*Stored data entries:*
════════════════

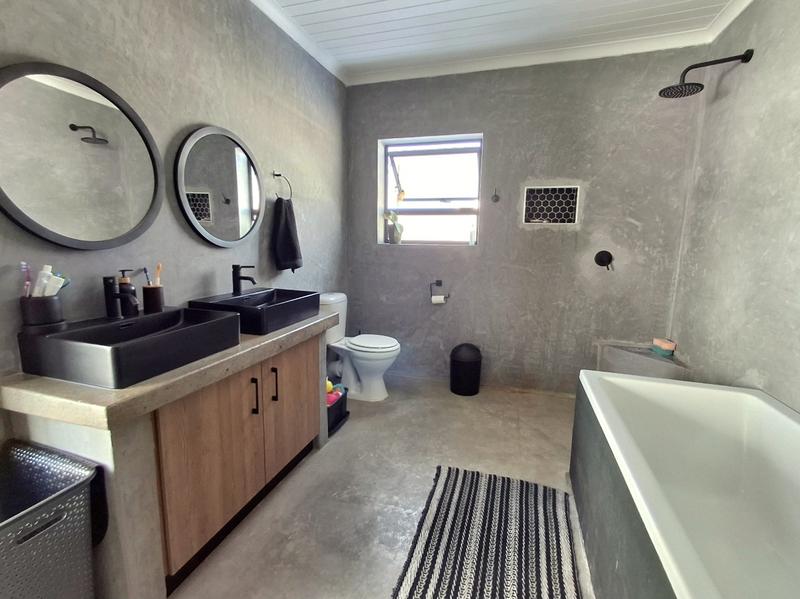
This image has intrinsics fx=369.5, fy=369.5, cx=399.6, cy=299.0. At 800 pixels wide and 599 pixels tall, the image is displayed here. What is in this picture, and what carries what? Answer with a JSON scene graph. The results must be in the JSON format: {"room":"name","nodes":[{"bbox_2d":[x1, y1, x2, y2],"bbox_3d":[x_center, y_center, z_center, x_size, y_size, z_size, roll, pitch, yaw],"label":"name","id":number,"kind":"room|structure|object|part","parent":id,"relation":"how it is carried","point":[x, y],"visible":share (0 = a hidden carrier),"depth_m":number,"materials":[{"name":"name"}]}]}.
{"room":"bathroom","nodes":[
{"label":"bathroom","id":0,"kind":"room"},
{"bbox_2d":[0,0,347,448],"bbox_3d":[-1.055,-0.362,1.749,0.144,2.615,3.794,4,10,17],"label":"left wall","id":1,"kind":"structure","parent":0,"point":[176,123],"depth_m":1.72,"materials":[{"name":"grey concrete"}]},
{"bbox_2d":[0,59,163,249],"bbox_3d":[-1.114,-0.478,1.292,0.035,0.601,0.601,4,10,17],"label":"round mirror","id":2,"kind":"object","parent":1,"relation":"attached to","point":[118,220],"visible":1,"depth_m":1.25,"materials":[{"name":"mirror"}]},
{"bbox_2d":[173,125,262,247],"bbox_3d":[-0.905,-0.573,1.923,0.033,0.603,0.592,4,10,17],"label":"round mirror","id":3,"kind":"object","parent":1,"relation":"attached to","point":[247,213],"visible":1,"depth_m":1.87,"materials":[{"name":"mirror"}]},
{"bbox_2d":[272,171,292,199],"bbox_3d":[-0.749,-0.706,2.325,0.058,0.176,0.165,4,10,17],"label":"towel ring","id":4,"kind":"object","parent":1,"relation":"attached to","point":[277,175],"visible":0.92,"depth_m":2.30,"materials":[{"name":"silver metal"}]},
{"bbox_2d":[272,198,302,272],"bbox_3d":[-0.727,-0.402,2.402,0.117,0.473,0.237,2,9,6],"label":"hand towel","id":5,"kind":"object","parent":4,"relation":"hanging from","point":[293,259],"visible":0.99,"depth_m":2.35,"materials":[{"name":"black fabric"}]},
{"bbox_2d":[155,374,595,598],"bbox_3d":[0.175,1.073,1.430,2.863,0.102,4.171,4,10,17],"label":"floor","id":6,"kind":"structure","parent":0,"point":[332,450],"depth_m":1.86,"materials":[{"name":"grey concrete"}]},
{"bbox_2d":[0,438,99,598],"bbox_3d":[-1.084,0.760,0.993,0.379,0.578,0.353,4,10,17],"label":"laundry basket","id":7,"kind":"object","parent":6,"relation":"on","point":[48,537],"visible":1,"depth_m":1.02,"materials":[{"name":"grey plastic"}]},
{"bbox_2d":[2,323,335,598],"bbox_3d":[-0.800,0.562,1.759,0.522,0.778,1.394,4,10,17],"label":"vanity cabinet","id":8,"kind":"object","parent":6,"relation":"on","point":[277,395],"visible":0.71,"depth_m":1.20,"materials":[{"name":"wood"}]},
{"bbox_2d":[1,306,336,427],"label":"countertop","id":9,"kind":"structure","parent":8,"relation":"on","point":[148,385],"depth_m":1.06,"materials":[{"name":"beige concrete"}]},
{"bbox_2d":[17,306,240,387],"bbox_3d":[-0.906,0.138,1.317,0.395,0.127,0.516,4,10,17],"label":"sink","id":10,"kind":"object","parent":9,"relation":"on","point":[161,338],"visible":0.97,"depth_m":1.15,"materials":[{"name":"black ceramic"}]},
{"bbox_2d":[20,294,64,327],"bbox_3d":[-1.139,0.047,1.181,0.103,0.108,0.105,4,10,17],"label":"toothbrush cup","id":11,"kind":"object","parent":10,"relation":"on","point":[52,307],"visible":0.84,"depth_m":1.15,"materials":[{"name":"black"}]},
{"bbox_2d":[20,262,32,296],"bbox_3d":[-1.176,-0.040,1.169,0.022,0.144,0.028,1,9,-3],"label":"toothbrush","id":12,"kind":"object","parent":11,"relation":"in","point":[24,264],"visible":0.73,"depth_m":1.16,"materials":[{"name":"plastic"}]},
{"bbox_2d":[33,264,53,296],"bbox_3d":[-1.145,-0.034,1.189,0.051,0.146,0.034,4,10,17],"label":"toothpaste tube","id":13,"kind":"object","parent":11,"relation":"in","point":[45,281],"visible":0.63,"depth_m":1.18,"materials":[{"name":"white plastic"}]},
{"bbox_2d":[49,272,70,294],"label":"toothpaste tube","id":14,"kind":"object","parent":11,"relation":"in","point":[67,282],"visible":0.54,"depth_m":1.19,"materials":[{"name":"plastic"}]},
{"bbox_2d":[102,276,138,317],"bbox_3d":[-0.998,-0.008,1.326,0.146,0.145,0.056,4,10,17],"label":"tap","id":15,"kind":"object","parent":10,"relation":"on","point":[110,294],"visible":1,"depth_m":1.32,"materials":[{"name":"black metal"}]},
{"bbox_2d":[117,268,137,316],"bbox_3d":[-1.051,-0.027,1.421,0.069,0.187,0.066,4,10,17],"label":"soap dispenser","id":16,"kind":"object","parent":10,"relation":"on","point":[125,281],"visible":0.86,"depth_m":1.40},
{"bbox_2d":[141,284,163,313],"bbox_3d":[-1.015,-0.002,1.522,0.077,0.113,0.078,4,10,17],"label":"toothbrush cup","id":17,"kind":"object","parent":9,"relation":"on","point":[144,289],"visible":0.93,"depth_m":1.49,"materials":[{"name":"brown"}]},
{"bbox_2d":[142,267,150,284],"bbox_3d":[-1.011,-0.067,1.484,0.019,0.122,0.032,4,10,17],"label":"toothbrush","id":18,"kind":"object","parent":17,"relation":"in","point":[144,269],"visible":0.7,"depth_m":1.48,"materials":[{"name":"plastic"}]},
{"bbox_2d":[154,263,162,285],"bbox_3d":[-1.002,-0.078,1.529,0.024,0.134,0.035,-3,10,-23],"label":"toothbrush","id":19,"kind":"object","parent":17,"relation":"in","point":[158,267],"visible":0.66,"depth_m":1.53,"materials":[{"name":"plastic"}]},
{"bbox_2d":[189,288,319,334],"bbox_3d":[-0.710,0.044,1.891,0.392,0.124,0.529,4,10,17],"label":"sink","id":20,"kind":"object","parent":9,"relation":"on","point":[277,309],"visible":0.89,"depth_m":1.78,"materials":[{"name":"black ceramic"}]},
{"bbox_2d":[231,265,256,294],"bbox_3d":[-0.810,-0.106,1.928,0.141,0.153,0.052,4,10,17],"label":"faucet","id":21,"kind":"object","parent":20,"relation":"on","point":[237,265],"visible":1,"depth_m":1.91,"materials":[{"name":"black metal"}]},
{"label":"cabinet door","id":22,"kind":"part","parent":8,"relation":"part of","materials":[{"name":"brown wood"}]},
{"bbox_3d":[-0.624,0.419,1.586,0.029,0.149,0.017,4,10,17],"label":"handle","id":23,"kind":"part","parent":8,"relation":"part of","materials":[{"name":"black metal"}]},
{"bbox_3d":[-0.583,0.399,1.713,0.029,0.148,0.017,4,10,17],"label":"handle","id":24,"kind":"part","parent":8,"relation":"part of","materials":[{"name":"black metal"}]},
{"bbox_3d":[-0.543,0.538,1.886,0.034,0.621,0.393,4,10,17],"label":"cabinet door","id":25,"kind":"part","parent":8,"relation":"part of","materials":[{"name":"brown wood"}]},
{"bbox_2d":[326,385,348,435],"bbox_3d":[-0.531,0.721,2.464,0.297,0.231,0.311,4,10,17],"label":"storage basket","id":26,"kind":"object","parent":6,"relation":"on","point":[328,408],"visible":0.33,"depth_m":2.42,"materials":[{"name":"black plastic"}]},
{"bbox_2d":[326,379,342,406],"bbox_3d":[-0.498,0.617,2.475,0.182,0.142,0.203,4,10,17],"label":"toy","id":27,"kind":"object","parent":26,"relation":"in","point":[328,383],"visible":0.28,"depth_m":2.45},
{"bbox_2d":[320,291,400,401],"bbox_3d":[-0.324,0.368,2.906,0.686,0.790,0.430,4,10,17],"label":"toilet","id":28,"kind":"object","parent":6,"relation":"on","point":[385,349],"visible":0.85,"depth_m":2.84,"materials":[{"name":"white ceramic"}]},
{"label":"toilet lid","id":29,"kind":"part","parent":28,"relation":"part of","materials":[{"name":"white plastic"}]},
{"bbox_2d":[449,343,481,395],"bbox_3d":[0.538,0.559,3.033,0.262,0.398,0.259,4,10,17],"label":"trash can","id":30,"kind":"object","parent":6,"relation":"on","point":[461,361],"visible":0.99,"depth_m":2.93,"materials":[{"name":"black plastic"}]},
{"bbox_2d":[390,464,575,598],"bbox_3d":[0.346,1.020,1.405,0.648,0.015,1.175,4,10,17],"label":"striped rug","id":31,"kind":"object","parent":6,"relation":"on","point":[451,495],"visible":1,"depth_m":1.51,"materials":[{"name":"carpet"}]},
{"bbox_2d":[592,339,693,379],"bbox_3d":[1.668,0.605,2.567,0.504,0.456,0.571,4,10,17],"label":"shower bench","id":32,"kind":"object","parent":6,"relation":"on","point":[616,356],"visible":0.46,"depth_m":2.57,"materials":[{"name":"grey concrete"}]},
{"bbox_2d":[651,338,675,355],"bbox_3d":[1.862,0.329,2.614,0.103,0.080,0.138,4,10,17],"label":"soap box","id":33,"kind":"object","parent":32,"relation":"on","point":[663,346],"visible":0.99,"depth_m":2.58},
{"bbox_2d":[569,371,799,598],"bbox_3d":[1.079,0.791,1.110,0.811,0.576,1.587,4,10,17],"label":"bathtub","id":34,"kind":"object","parent":6,"relation":"on","point":[761,405],"visible":1,"depth_m":1.43,"materials":[{"name":"white"}]},
{"bbox_2d":[246,0,756,84],"bbox_3d":[0.260,-1.560,1.089,2.844,0.106,3.933,4,10,17],"label":"ceiling","id":35,"kind":"structure","parent":0,"point":[361,2],"depth_m":2.29,"materials":[{"name":"white paint"}]},
{"bbox_2d":[346,47,707,395],"bbox_3d":[0.775,-0.539,3.037,2.677,2.599,0.189,4,10,17],"label":"back wall","id":36,"kind":"structure","parent":0,"point":[497,133],"depth_m":2.85,"materials":[{"name":"grey concrete"}]},
{"bbox_2d":[379,132,483,245],"bbox_3d":[0.275,-0.911,3.218,0.902,0.908,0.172,4,10,17],"label":"window","id":37,"kind":"structure","parent":36,"relation":"in","point":[396,155],"depth_m":3.25,"materials":[{"name":"clear glass"}]},
{"bbox_2d":[383,210,402,243],"bbox_3d":[-0.059,-0.647,3.309,0.201,0.302,0.131,4,10,17],"label":"potted plant","id":38,"kind":"object","parent":37,"relation":"on","point":[396,239],"visible":0.94,"depth_m":3.28,"materials":[{"name":"green plant"}]},
{"bbox_2d":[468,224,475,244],"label":"small bottle","id":39,"kind":"object","parent":37,"relation":"on","point":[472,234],"visible":0.98,"depth_m":3.10,"materials":[{"name":"clear glass"}]},
{"bbox_2d":[429,279,449,303],"bbox_3d":[0.341,-0.074,3.154,0.173,0.183,0.086,4,10,17],"label":"toilet paper holder","id":40,"kind":"object","parent":36,"relation":"attached to","point":[438,281],"visible":0.96,"depth_m":3.15,"materials":[{"name":"black metal"}]},
{"bbox_2d":[431,294,444,303],"bbox_3d":[0.324,0.002,3.155,0.099,0.087,0.074,4,10,17],"label":"toilet paper roll","id":41,"kind":"object","parent":40,"relation":"hanging from","point":[438,299],"visible":0.92,"depth_m":3.12,"materials":[{"name":"white paper"}]},
{"bbox_2d":[491,188,499,202],"bbox_3d":[0.750,-0.818,2.899,0.058,0.116,0.049,4,10,17],"label":"wall hook","id":42,"kind":"object","parent":36,"relation":"attached to","point":[496,200],"visible":0.98,"depth_m":2.90,"materials":[{"name":"metal"}]},
{"bbox_2d":[522,184,579,224],"bbox_3d":[1.159,-0.725,2.856,0.393,0.286,0.039,4,10,17],"label":"niche","id":43,"kind":"object","parent":36,"relation":"in","point":[535,215],"visible":0.99,"depth_m":2.85,"materials":[{"name":"tile"}]},
{"bbox_2d":[594,250,613,270],"bbox_3d":[1.506,-0.288,2.723,0.124,0.144,0.064,4,10,17],"label":"shower valve","id":44,"kind":"object","parent":36,"relation":"attached to","point":[608,259],"visible":0.98,"depth_m":2.73,"materials":[{"name":"black metal"}]},
{"bbox_2d":[669,0,799,414],"bbox_3d":[1.566,-0.190,1.021,0.139,2.630,3.483,4,10,17],"label":"right wall","id":45,"kind":"structure","parent":0,"point":[797,128],"depth_m":1.87,"materials":[{"name":"grey concrete"}]},
{"bbox_2d":[659,50,754,97],"bbox_3d":[1.673,-1.240,2.036,0.425,0.183,0.212,4,10,17],"label":"shower head","id":46,"kind":"object","parent":45,"relation":"attached to","point":[660,93],"visible":0.98,"depth_m":2.03}
]}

════════════════

How many of the lines in the records include the word "clear"? Only the number should be given.

*FINISHED EXERCISE:* 2